Welke afweging heeft tot het besluit geleid om de A27 tussen Utrecht en Breda te verbreden voor een bedrag van ruim 800 miljoen euro, in plaats van de keuze voor andere projecten die ook positief bijdragen aan de bereikbaarheid van Utrecht?

Vraag 2

Is er gekeken of, in plaats van de wegverbreding, een spoorlijn Utrecht-Breda kan worden gerealiseerd?
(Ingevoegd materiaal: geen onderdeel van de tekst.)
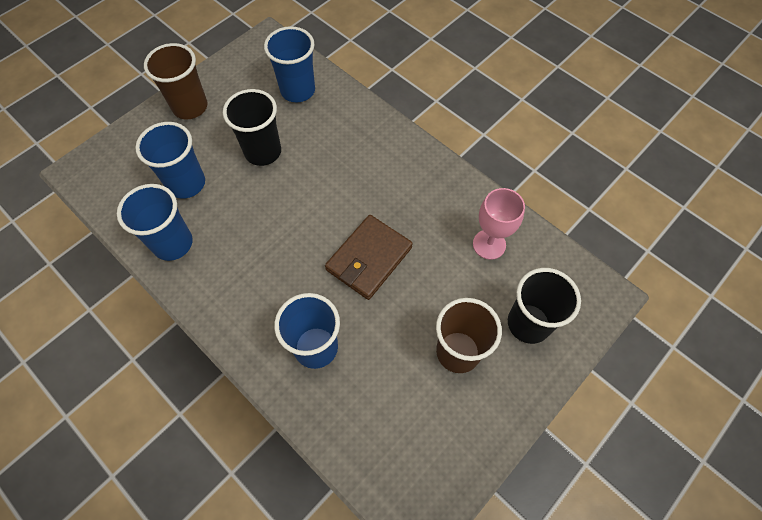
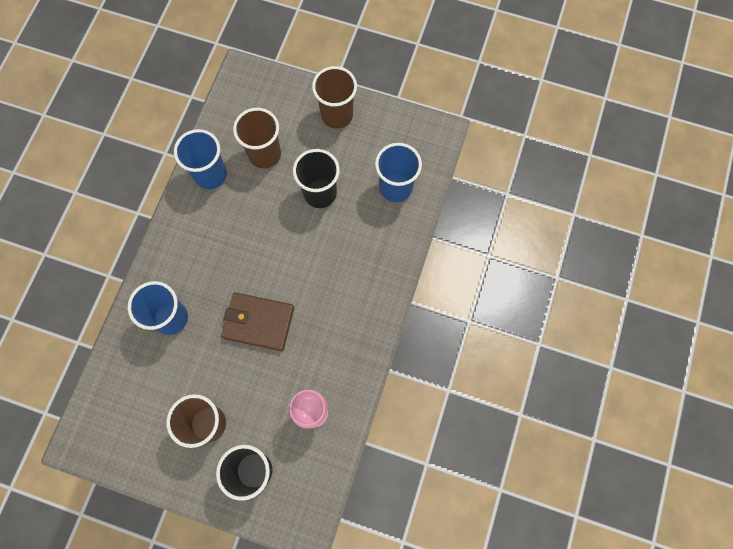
camera: 65 degrees right, 10 degrees up
blue cup [135,122,205,199] -> brown cup [233,108,281,169]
Zo nee, waarom niet?

Vraag 3

Is een gelijktijdige verbreding van de A27 en de aanleg van een spoorlijn Utrecht-Breda een optie en zou hier meer financieel voordeel te behalen zijn ten opzichte van de aanleg van een spoorlijn in een later stadium?

Vraag 4

Wat zouden de baten zijn voor Gorinchem en omgeving en voor de huidige lijn Dordrecht-Geldermalsen, wanneer er een overstapmogelijkheid gecreëerd zou worden in Gorinchem?

Vraag 5

Wat zouden de baten zijn voor Breda, waar thans het station wordt vernieuwd en waar een nieuw knooppunt richting België en Frankrijk zou kunnen ontstaan, in het geval van rechtstreekse aansluiting op Utrecht en het noorden en oosten van Nederland?

Vraag 6

Hoeveel werkgelegenheid zou de aanleg van de hierboven geschetste opties bij Gorinchem en Breda met zich meebrengen en voor welke periode?

Vraag 7

Bent u bereid het Infrastructuurfonds weer op niveau te brengen, nu de economie aantrekt en verder investeren in spoor juist tot banen en bestedingen zou leiden, met name voor mensen die zwaar getroffen zijn door de crisis van de afgelopen jaren?